Available data section start
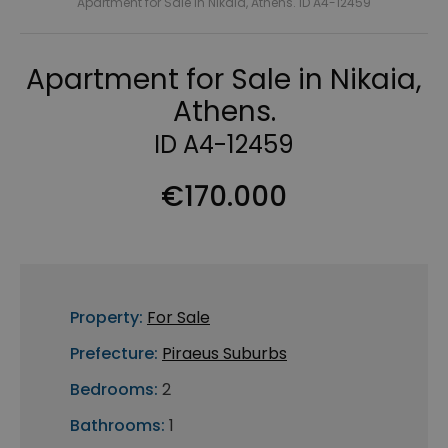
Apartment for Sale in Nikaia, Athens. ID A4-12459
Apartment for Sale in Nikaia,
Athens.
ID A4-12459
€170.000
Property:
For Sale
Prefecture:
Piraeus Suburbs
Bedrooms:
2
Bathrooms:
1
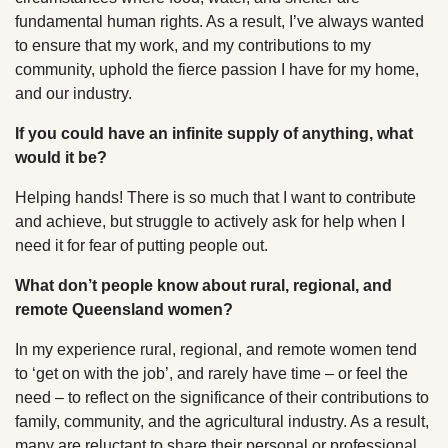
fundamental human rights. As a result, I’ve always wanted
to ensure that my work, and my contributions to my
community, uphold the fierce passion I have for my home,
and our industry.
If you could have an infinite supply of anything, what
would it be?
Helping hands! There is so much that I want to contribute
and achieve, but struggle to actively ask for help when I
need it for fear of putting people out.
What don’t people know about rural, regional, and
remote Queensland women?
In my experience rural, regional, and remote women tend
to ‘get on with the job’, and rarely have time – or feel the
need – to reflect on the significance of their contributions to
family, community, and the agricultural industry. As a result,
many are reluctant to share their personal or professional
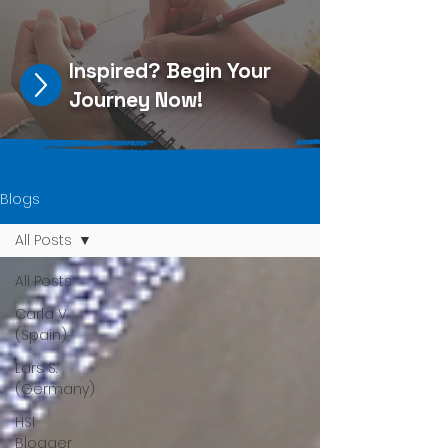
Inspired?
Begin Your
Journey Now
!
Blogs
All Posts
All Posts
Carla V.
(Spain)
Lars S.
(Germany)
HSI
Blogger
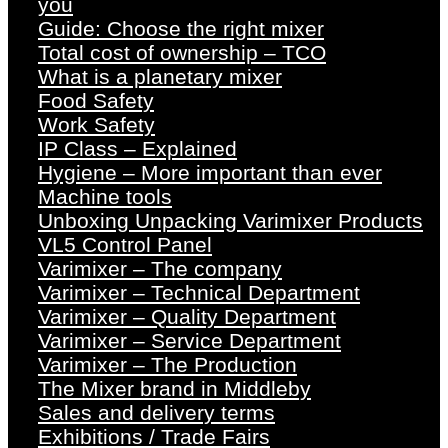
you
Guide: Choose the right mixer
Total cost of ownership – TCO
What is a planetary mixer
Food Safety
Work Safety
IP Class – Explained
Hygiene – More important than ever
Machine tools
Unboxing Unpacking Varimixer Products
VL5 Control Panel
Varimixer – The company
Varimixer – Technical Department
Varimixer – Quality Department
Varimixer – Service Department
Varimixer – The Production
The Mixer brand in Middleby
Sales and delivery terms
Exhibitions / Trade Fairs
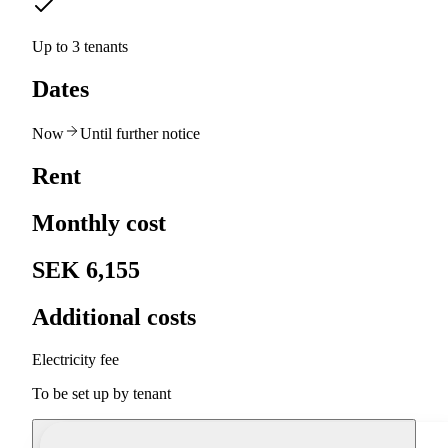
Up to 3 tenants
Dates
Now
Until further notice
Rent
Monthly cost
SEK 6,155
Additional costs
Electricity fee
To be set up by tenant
Available data section end
Available data section start
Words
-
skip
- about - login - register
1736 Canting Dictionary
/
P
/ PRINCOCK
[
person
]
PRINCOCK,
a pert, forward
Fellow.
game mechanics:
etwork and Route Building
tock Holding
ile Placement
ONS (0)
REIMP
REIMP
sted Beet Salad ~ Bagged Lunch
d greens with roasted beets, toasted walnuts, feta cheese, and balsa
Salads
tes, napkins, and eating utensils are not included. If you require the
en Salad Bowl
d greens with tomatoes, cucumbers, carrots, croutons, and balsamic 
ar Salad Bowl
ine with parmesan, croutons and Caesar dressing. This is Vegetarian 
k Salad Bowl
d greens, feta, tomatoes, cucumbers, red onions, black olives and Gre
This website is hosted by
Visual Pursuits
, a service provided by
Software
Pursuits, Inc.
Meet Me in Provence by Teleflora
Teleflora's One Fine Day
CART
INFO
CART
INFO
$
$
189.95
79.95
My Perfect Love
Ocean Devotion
Available data section end
## Directions for this task:
Pull out each line in the records above that contains the string "Varimixer", and list those lines in order.

## Task result:
Unboxing Unpacking Varimixer Products
Varimixer – The company
Varimixer – Technical Department
Varimixer – Quality Department
Varimixer – Service Department
Varimixer – The Production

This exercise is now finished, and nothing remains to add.